Back in April I contacted dev.to whether there was an API available or not. I needed that API because back then (and now!) I thought that the content was worth saving as reference. I coded a simple python scraper and converted the plain text to an PDF because those are more readable to me. I started running this program on my raspberry pi.

My data store grew and grew, but I never read anything. It was pointless, and decided to pull the plug on it. At least, I thought I pulled the plug. I remember disabling the cronjob, but today I was messing some more with cronjobs and found out was running ever since. I think this scraper has been running for at least 7 months.

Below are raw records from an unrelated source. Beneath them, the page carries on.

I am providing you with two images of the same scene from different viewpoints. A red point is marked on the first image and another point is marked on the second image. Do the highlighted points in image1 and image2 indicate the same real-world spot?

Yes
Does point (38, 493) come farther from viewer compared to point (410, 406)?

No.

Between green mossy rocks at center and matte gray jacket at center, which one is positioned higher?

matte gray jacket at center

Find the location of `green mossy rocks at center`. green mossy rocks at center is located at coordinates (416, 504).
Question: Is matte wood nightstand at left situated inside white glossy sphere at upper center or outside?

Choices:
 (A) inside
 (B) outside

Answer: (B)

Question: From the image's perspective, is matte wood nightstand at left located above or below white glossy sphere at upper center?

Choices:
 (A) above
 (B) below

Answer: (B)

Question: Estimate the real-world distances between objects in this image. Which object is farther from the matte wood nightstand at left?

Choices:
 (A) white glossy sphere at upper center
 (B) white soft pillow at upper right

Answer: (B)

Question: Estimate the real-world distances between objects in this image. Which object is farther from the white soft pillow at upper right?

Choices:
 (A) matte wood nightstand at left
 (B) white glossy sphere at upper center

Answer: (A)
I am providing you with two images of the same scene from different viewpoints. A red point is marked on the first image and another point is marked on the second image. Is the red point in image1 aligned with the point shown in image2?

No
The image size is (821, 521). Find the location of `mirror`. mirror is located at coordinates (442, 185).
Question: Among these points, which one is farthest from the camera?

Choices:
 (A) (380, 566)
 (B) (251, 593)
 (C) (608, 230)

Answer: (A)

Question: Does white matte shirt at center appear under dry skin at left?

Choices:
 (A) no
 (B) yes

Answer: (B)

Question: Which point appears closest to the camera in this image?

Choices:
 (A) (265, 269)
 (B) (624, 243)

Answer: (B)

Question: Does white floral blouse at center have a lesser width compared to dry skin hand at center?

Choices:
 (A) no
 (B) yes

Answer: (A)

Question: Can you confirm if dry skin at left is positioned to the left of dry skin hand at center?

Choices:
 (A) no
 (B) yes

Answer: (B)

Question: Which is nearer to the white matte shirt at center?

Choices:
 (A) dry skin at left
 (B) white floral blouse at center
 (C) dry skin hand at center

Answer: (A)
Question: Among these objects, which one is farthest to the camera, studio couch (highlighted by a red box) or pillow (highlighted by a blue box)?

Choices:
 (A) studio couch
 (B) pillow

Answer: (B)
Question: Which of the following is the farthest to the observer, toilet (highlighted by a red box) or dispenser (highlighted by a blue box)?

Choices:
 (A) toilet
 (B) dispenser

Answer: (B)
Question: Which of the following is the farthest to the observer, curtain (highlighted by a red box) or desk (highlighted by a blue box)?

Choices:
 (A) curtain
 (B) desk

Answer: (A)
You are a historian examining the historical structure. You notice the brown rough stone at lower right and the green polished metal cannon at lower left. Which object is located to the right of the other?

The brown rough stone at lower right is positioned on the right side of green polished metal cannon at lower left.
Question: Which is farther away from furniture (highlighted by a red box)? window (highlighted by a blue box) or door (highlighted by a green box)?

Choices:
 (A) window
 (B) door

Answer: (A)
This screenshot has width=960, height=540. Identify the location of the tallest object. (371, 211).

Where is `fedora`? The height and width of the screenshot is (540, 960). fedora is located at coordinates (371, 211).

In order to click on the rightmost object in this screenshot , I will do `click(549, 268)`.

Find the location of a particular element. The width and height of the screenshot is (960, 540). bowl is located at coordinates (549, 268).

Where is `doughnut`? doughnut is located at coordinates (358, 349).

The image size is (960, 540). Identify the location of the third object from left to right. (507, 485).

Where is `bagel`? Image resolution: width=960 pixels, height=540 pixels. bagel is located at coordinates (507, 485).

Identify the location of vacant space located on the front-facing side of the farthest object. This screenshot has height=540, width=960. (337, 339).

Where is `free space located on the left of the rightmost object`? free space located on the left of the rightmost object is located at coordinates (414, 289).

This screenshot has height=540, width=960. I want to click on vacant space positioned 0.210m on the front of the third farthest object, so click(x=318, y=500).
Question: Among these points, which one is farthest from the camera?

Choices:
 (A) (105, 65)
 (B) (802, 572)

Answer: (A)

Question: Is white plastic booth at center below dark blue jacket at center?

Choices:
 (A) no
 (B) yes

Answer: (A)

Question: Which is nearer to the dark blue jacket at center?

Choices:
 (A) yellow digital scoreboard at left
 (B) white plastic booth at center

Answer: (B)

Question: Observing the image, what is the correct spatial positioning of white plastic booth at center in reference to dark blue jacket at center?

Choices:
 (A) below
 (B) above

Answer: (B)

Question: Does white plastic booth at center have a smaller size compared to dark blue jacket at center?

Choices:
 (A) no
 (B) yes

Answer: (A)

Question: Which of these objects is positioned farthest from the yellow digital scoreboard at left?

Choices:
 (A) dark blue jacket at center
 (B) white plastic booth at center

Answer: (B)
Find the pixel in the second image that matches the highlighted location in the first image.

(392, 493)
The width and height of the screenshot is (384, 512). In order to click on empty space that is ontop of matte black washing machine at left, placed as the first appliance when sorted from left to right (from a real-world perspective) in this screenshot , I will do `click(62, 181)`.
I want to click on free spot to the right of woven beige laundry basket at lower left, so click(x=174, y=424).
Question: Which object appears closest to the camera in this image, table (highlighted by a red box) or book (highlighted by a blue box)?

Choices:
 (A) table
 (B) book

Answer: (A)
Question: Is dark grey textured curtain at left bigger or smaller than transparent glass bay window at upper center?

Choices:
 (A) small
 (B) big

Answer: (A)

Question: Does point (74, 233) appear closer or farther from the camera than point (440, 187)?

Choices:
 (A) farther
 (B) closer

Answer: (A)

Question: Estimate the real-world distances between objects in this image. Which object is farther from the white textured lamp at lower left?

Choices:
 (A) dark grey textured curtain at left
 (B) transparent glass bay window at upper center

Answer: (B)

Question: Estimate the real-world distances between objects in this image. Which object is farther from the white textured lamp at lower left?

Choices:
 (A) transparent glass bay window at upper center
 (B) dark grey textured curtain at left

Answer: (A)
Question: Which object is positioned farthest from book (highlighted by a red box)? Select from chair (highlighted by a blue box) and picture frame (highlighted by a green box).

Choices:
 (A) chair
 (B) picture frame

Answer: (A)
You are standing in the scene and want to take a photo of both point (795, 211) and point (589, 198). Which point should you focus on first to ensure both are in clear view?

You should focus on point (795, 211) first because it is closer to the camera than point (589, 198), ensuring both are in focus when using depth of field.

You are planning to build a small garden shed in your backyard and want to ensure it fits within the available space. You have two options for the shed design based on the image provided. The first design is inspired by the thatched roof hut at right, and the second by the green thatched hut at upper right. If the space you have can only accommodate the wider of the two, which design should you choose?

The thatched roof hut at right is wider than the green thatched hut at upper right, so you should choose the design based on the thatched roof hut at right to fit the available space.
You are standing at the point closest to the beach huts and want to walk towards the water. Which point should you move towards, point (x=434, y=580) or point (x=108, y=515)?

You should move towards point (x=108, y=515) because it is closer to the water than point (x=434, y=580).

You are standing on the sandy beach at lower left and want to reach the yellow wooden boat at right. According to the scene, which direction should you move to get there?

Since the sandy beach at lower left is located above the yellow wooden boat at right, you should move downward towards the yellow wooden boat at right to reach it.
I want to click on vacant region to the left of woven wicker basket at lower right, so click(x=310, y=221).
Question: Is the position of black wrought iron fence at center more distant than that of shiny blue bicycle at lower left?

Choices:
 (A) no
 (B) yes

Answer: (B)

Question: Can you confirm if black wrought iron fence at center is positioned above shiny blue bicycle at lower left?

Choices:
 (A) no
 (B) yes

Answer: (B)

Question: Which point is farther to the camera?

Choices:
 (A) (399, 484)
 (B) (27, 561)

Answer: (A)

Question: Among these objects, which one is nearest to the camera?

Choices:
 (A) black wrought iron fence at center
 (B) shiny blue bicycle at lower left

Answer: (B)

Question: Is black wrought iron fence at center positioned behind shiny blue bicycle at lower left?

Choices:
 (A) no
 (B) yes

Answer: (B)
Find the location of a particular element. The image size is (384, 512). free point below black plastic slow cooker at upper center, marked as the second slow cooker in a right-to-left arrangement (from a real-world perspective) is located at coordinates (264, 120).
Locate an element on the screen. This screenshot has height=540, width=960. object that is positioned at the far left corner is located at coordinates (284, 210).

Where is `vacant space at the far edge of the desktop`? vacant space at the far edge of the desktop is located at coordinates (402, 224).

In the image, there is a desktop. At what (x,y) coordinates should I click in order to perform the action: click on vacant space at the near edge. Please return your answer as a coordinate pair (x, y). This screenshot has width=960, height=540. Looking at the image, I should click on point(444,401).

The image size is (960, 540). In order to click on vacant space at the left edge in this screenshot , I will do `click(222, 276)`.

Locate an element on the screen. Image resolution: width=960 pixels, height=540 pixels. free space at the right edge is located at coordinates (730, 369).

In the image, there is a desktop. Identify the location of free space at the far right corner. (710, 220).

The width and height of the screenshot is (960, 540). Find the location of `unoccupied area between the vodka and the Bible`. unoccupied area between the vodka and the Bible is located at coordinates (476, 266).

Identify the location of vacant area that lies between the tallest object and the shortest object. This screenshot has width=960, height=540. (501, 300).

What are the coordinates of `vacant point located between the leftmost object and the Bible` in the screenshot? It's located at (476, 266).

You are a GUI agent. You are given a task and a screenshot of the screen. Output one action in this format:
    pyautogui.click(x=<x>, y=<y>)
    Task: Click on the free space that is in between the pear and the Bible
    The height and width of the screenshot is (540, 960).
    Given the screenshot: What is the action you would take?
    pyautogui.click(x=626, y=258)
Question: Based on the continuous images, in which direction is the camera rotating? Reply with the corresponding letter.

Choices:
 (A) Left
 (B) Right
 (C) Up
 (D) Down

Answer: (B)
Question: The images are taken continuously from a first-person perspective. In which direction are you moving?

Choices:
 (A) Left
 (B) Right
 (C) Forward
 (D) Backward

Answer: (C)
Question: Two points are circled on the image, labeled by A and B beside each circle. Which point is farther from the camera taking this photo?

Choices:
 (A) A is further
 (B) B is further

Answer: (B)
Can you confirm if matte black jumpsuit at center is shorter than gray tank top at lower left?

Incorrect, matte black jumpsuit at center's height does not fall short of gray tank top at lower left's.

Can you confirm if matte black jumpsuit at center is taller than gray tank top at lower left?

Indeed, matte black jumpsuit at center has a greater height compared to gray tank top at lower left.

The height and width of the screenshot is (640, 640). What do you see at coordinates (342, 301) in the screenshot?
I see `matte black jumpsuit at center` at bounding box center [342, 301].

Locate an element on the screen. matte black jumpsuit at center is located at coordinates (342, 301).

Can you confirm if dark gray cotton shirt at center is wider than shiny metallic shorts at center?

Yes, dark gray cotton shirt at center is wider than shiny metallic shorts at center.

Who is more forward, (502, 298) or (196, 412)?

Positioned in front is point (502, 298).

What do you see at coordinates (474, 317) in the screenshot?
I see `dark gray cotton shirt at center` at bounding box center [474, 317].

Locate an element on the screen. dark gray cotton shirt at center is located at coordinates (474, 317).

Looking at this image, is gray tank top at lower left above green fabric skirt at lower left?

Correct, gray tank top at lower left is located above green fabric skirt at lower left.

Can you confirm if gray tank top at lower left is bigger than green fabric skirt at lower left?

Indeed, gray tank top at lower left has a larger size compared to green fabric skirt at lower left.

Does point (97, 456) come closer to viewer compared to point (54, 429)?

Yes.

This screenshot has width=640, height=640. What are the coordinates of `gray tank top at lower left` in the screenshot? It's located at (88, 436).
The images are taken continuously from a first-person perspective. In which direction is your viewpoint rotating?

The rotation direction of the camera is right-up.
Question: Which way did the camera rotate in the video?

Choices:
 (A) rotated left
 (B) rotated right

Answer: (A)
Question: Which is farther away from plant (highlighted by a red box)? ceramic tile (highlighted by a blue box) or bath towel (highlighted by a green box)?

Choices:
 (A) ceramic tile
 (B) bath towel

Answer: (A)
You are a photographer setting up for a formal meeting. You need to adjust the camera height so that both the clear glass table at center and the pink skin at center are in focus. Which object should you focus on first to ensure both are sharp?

Editors note: The reason why the plug wasnt pulled is because my SD card was in read-only mode. This means that I could make changes, which would only live in thee RAM. When the RPI was rebooted, the data disappeared. This renders this data useless, because it is data what got scraped to some point in time + the days while the pi was running.

Note that the data is only the raw text of the articles, not the comments and such. Discuss topics weren't really a thing in April.

Disclaimer: those numbers are probably not 100% accurate as it was just a quick script

First of all I decided to get some basic statistics on the dataset:

Category	Statistic
Amount of articles	1759
Total size	196608 bytes
Amount of authors	793

Then I was wondering who were the top 10 posters:

Who	Amount of posts
Ben Halpern	128
Vaidehi Joshi	30
Beekey Cheung	25
Walker Harrison	24
edA	22
K. 👓	21
Ken W Alger	19
Phil Nash	18
Ryan Palo	16
dev.to staff	16

And for fun I checked a few terms whether how much they existed in unique article titles. Note for words like 'go' it is taken into account that it could have other meanings and thus those were handpicked.

For now I will turn my scraper off, but I will keep this corpus to practise some text mining on. If you have ideas on what to do with this data, please share!